Aired January 24, 2013
- 3 tablespoons olive oil, divided
- 8 to 10 cipollini onions, peeled
- 1 cup chopped red onions
- Kosher salt and black pepper
- 4 cloves garlic, thinly sliced
- 16 ounces mushrooms, gently chopped (any kind, I like a wild mushroom mix)
- 1 yellow bell pepper, seeded, halved and thinly sliced
- 1 red bell pepper, seeded, halved and thinly sliced
- 8 to 10 sprigs fresh thyme, leaves stripped and gently chopped
- 1 teaspoon Hungarian hot paprika
- 1 cup red or white wine (for red, I like a merlot or shiraz and for white, I like a gewrztraminer)

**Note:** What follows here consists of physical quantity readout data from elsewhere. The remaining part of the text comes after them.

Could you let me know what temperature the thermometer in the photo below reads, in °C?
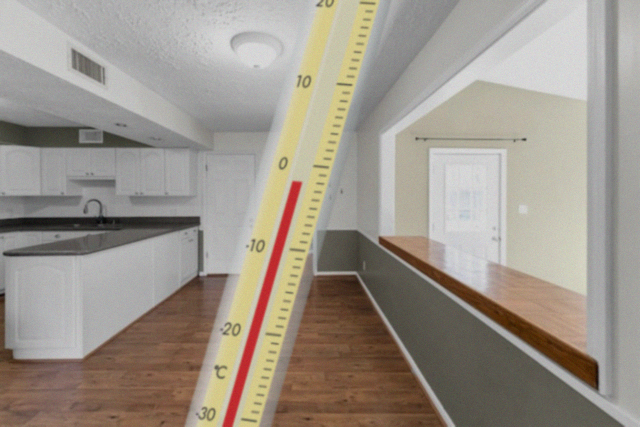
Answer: -2 °C
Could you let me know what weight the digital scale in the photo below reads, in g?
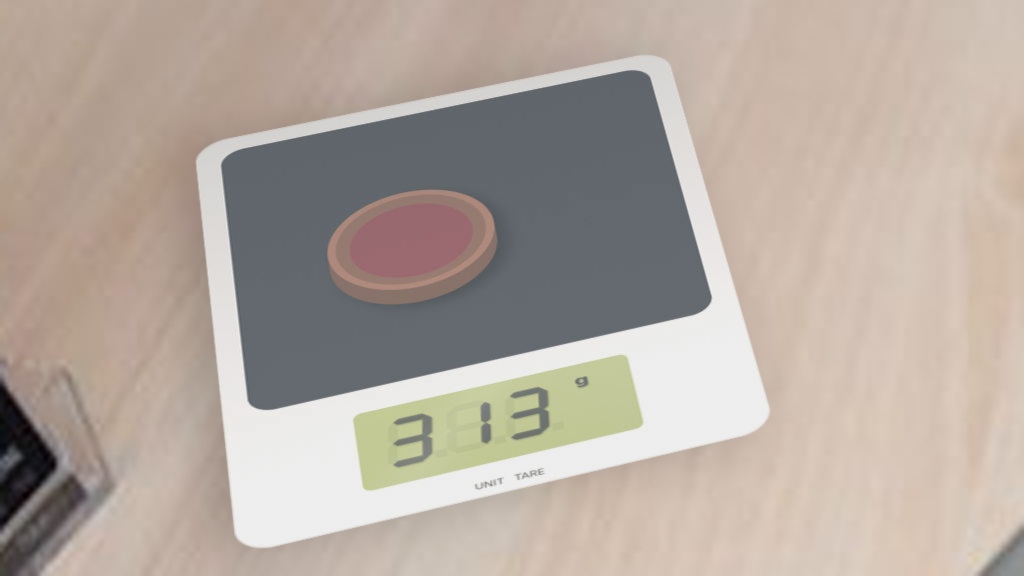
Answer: 313 g
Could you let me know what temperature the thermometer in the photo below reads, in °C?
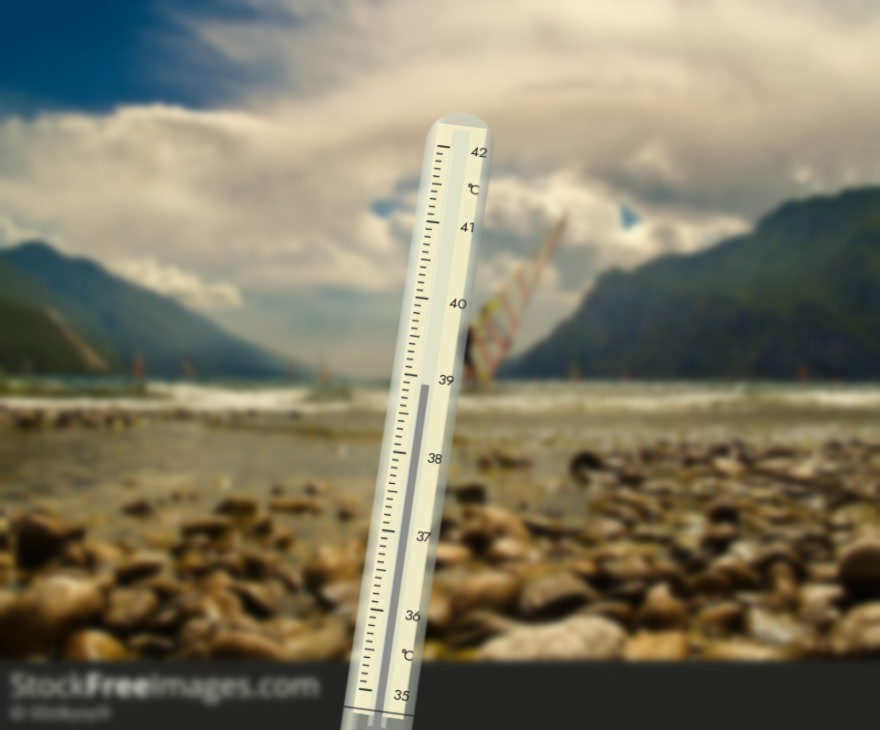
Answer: 38.9 °C
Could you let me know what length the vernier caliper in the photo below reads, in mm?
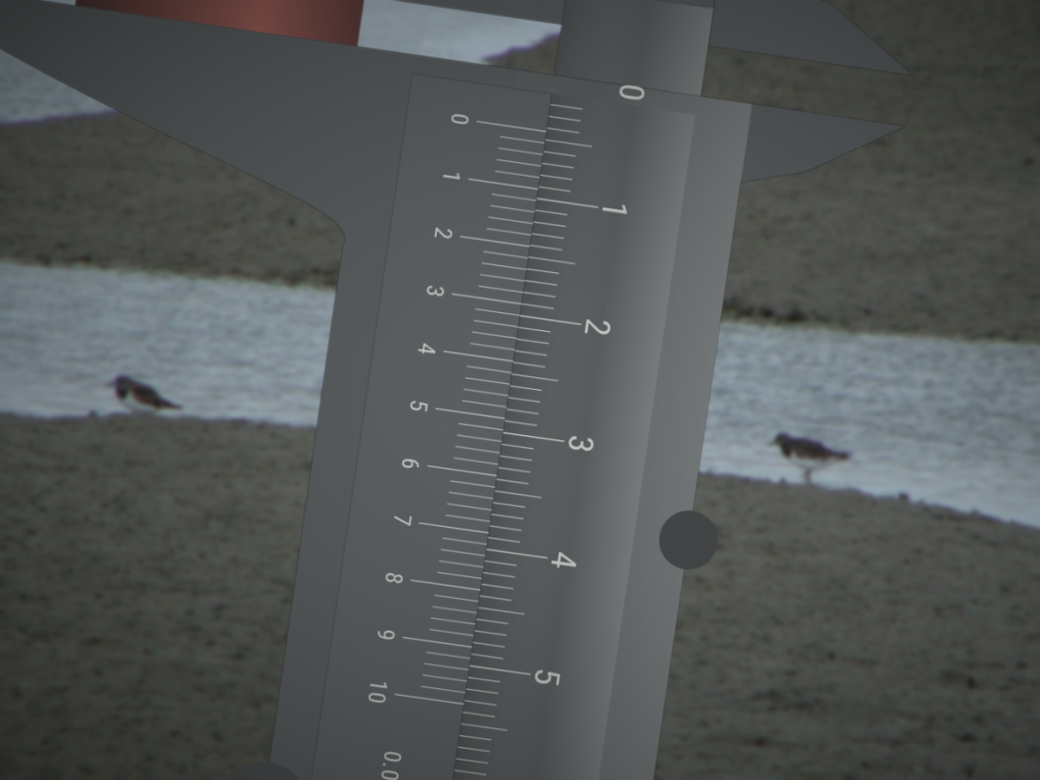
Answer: 4.3 mm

- 2 cups shredded rotisserie chicken
- 1 tablespoon Worcestershire sauce
- 4 cups chicken stock
- 12 ounces whole wheat egg noodles
- A handful of parsley, for garnish
In a large pan with a lid over medium-high heat, add one tablespoon of the olive oil, the cipollini onions, red onions, a pinch of salt and a few grinds of pepper. Cook while tossing until the red onions caramelize and the cipollini onions become golden but are still firm, about 15 minutes. Add the remaining 2 tablespoons of olive oil, the garlic, mushrooms, yellow and red bell peppers, thyme and paprika. Season with another pinch of salt and stir to cook until mushrooms are wilted and the peppers are slightly caramelized, about 6-8 minutes.

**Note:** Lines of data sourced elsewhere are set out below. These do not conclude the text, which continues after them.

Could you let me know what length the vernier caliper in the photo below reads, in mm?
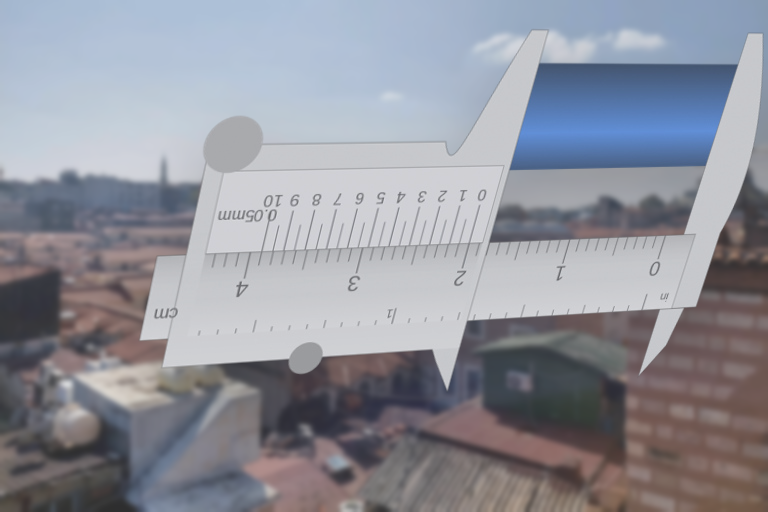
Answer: 20.0 mm
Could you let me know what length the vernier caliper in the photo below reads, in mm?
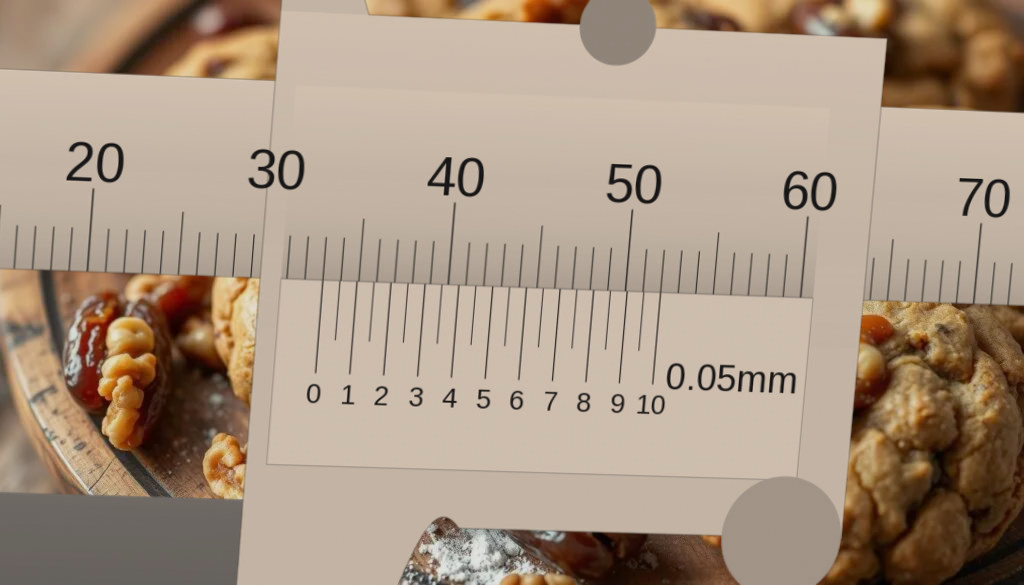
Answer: 33.0 mm
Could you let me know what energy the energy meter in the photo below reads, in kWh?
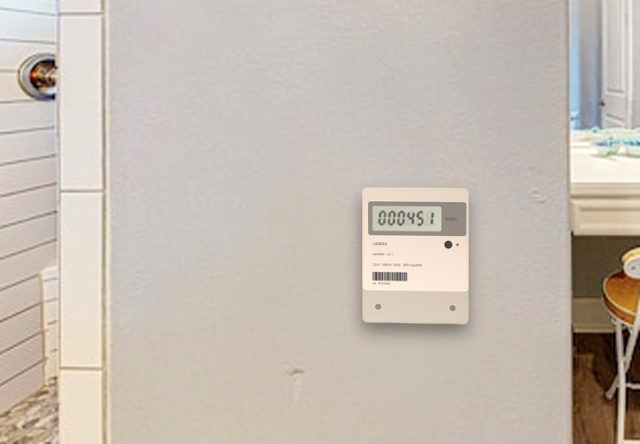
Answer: 451 kWh
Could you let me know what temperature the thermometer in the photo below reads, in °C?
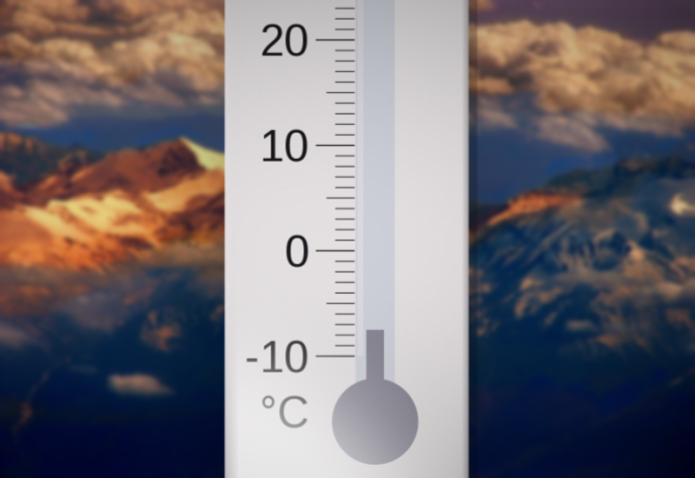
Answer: -7.5 °C
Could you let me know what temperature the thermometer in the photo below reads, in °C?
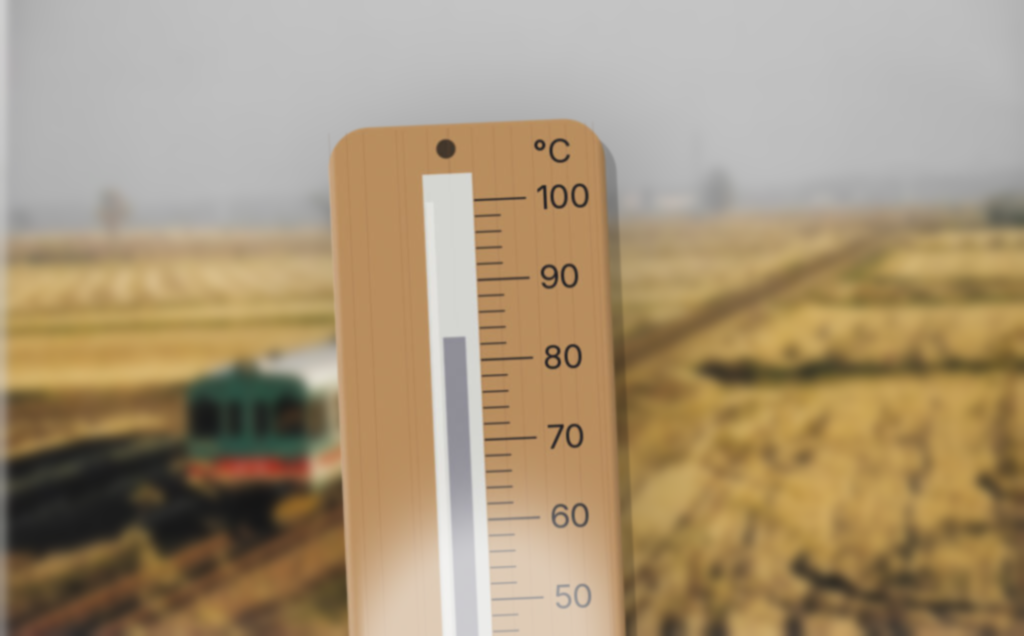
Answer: 83 °C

Raise the heat of the pan and add the wine while scraping the bottom of the pan to release any bits. Allow the wine to cook until it reduces and evaporates to almost nothing, about 5 minutes.
Add the chicken, Worcestershire sauce, chicken stock and egg noodles. Stir and nudge the noodles beneath the stock. Cover and lower to a simmer until noodles are tender, about 10 minutes. Serve warm.